-- start --

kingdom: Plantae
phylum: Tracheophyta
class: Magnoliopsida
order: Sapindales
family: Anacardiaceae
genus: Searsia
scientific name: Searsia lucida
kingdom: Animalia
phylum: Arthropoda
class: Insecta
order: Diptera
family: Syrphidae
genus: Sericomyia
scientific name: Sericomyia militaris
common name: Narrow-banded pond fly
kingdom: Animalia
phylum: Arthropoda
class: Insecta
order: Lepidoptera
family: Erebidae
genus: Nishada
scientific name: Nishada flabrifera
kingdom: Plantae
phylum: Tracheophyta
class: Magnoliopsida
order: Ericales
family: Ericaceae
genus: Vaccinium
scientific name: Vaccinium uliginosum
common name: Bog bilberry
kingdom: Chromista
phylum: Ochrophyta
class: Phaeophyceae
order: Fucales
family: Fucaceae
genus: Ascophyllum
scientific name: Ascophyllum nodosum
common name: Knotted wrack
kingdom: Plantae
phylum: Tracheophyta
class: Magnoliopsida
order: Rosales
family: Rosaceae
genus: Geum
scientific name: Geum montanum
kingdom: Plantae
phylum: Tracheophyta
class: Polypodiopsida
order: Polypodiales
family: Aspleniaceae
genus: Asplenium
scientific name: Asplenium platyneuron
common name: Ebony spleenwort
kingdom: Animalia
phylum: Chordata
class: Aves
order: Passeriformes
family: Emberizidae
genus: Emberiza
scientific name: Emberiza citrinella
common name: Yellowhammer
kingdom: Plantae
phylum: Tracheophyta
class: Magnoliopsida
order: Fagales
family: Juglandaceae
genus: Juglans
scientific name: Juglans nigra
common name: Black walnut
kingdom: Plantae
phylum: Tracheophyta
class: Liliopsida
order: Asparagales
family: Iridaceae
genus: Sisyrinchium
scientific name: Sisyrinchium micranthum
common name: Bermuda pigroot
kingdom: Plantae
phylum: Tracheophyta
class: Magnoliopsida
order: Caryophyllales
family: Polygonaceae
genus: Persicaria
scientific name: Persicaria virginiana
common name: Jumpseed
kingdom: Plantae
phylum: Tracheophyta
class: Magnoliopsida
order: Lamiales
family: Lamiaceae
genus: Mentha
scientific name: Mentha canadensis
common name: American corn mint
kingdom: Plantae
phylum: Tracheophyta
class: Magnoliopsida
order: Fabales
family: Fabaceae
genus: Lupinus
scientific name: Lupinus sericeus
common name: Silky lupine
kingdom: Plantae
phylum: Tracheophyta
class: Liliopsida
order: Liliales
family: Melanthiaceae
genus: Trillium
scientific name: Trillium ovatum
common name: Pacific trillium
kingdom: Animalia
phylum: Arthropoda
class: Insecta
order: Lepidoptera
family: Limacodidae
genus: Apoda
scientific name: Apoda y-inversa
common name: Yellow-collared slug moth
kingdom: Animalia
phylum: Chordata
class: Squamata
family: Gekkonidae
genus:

-- end --

» What you are asked to do
Reproduce all of the lines above word for word, in the same order.

» Result for this task
kingdom: Plantae
phylum: Tracheophyta
class: Magnoliopsida
order: Sapindales
family: Anacardiaceae
genus: Searsia
scientific name: Searsia lucida
kingdom: Animalia
phylum: Arthropoda
class: Insecta
order: Diptera
family: Syrphidae
genus: Sericomyia
scientific name: Sericomyia militaris
common name: Narrow-banded pond fly
kingdom: Animalia
phylum: Arthropoda
class: Insecta
order: Lepidoptera
family: Erebidae
genus: Nishada
scientific name: Nishada flabrifera
kingdom: Plantae
phylum: Tracheophyta
class: Magnoliopsida
order: Ericales
family: Ericaceae
genus: Vaccinium
scientific name: Vaccinium uliginosum
common name: Bog bilberry
kingdom: Chromista
phylum: Ochrophyta
class: Phaeophyceae
order: Fucales
family: Fucaceae
genus: Ascophyllum
scientific name: Ascophyllum nodosum
common name: Knotted wrack
kingdom: Plantae
phylum: Tracheophyta
class: Magnoliopsida
order: Rosales
family: Rosaceae
genus: Geum
scientific name: Geum montanum
kingdom: Plantae
phylum: Tracheophyta
class: Polypodiopsida
order: Polypodiales
family: Aspleniaceae
genus: Asplenium
scientific name: Asplenium platyneuron
common name: Ebony spleenwort
kingdom: Animalia
phylum: Chordata
class: Aves
order: Passeriformes
family: Emberizidae
genus: Emberiza
scientific name: Emberiza citrinella
common name: Yellowhammer
kingdom: Plantae
phylum: Tracheophyta
class: Magnoliopsida
order: Fagales
family: Juglandaceae
genus: Juglans
scientific name: Juglans nigra
common name: Black walnut
kingdom: Plantae
phylum: Tracheophyta
class: Liliopsida
order: Asparagales
family: Iridaceae
genus: Sisyrinchium
scientific name: Sisyrinchium micranthum
common name: Bermuda pigroot
kingdom: Plantae
phylum: Tracheophyta
class: Magnoliopsida
order: Caryophyllales
family: Polygonaceae
genus: Persicaria
scientific name: Persicaria virginiana
common name: Jumpseed
kingdom: Plantae
phylum: Tracheophyta
class: Magnoliopsida
order: Lamiales
family: Lamiaceae
genus: Mentha
scientific name: Mentha canadensis
common name: American corn mint
kingdom: Plantae
phylum: Tracheophyta
class: Magnoliopsida
order: Fabales
family: Fabaceae
genus: Lupinus
scientific name: Lupinus sericeus
common name: Silky lupine
kingdom: Plantae
phylum: Tracheophyta
class: Liliopsida
order: Liliales
family: Melanthiaceae
genus: Trillium
scientific name: Trillium ovatum
common name: Pacific trillium
kingdom: Animalia
phylum: Arthropoda
class: Insecta
order: Lepidoptera
family: Limacodidae
genus: Apoda
scientific name: Apoda y-inversa
common name: Yellow-collared slug moth
kingdom: Animalia
phylum: Chordata
class: Squamata
family: Gekkonidae
genus:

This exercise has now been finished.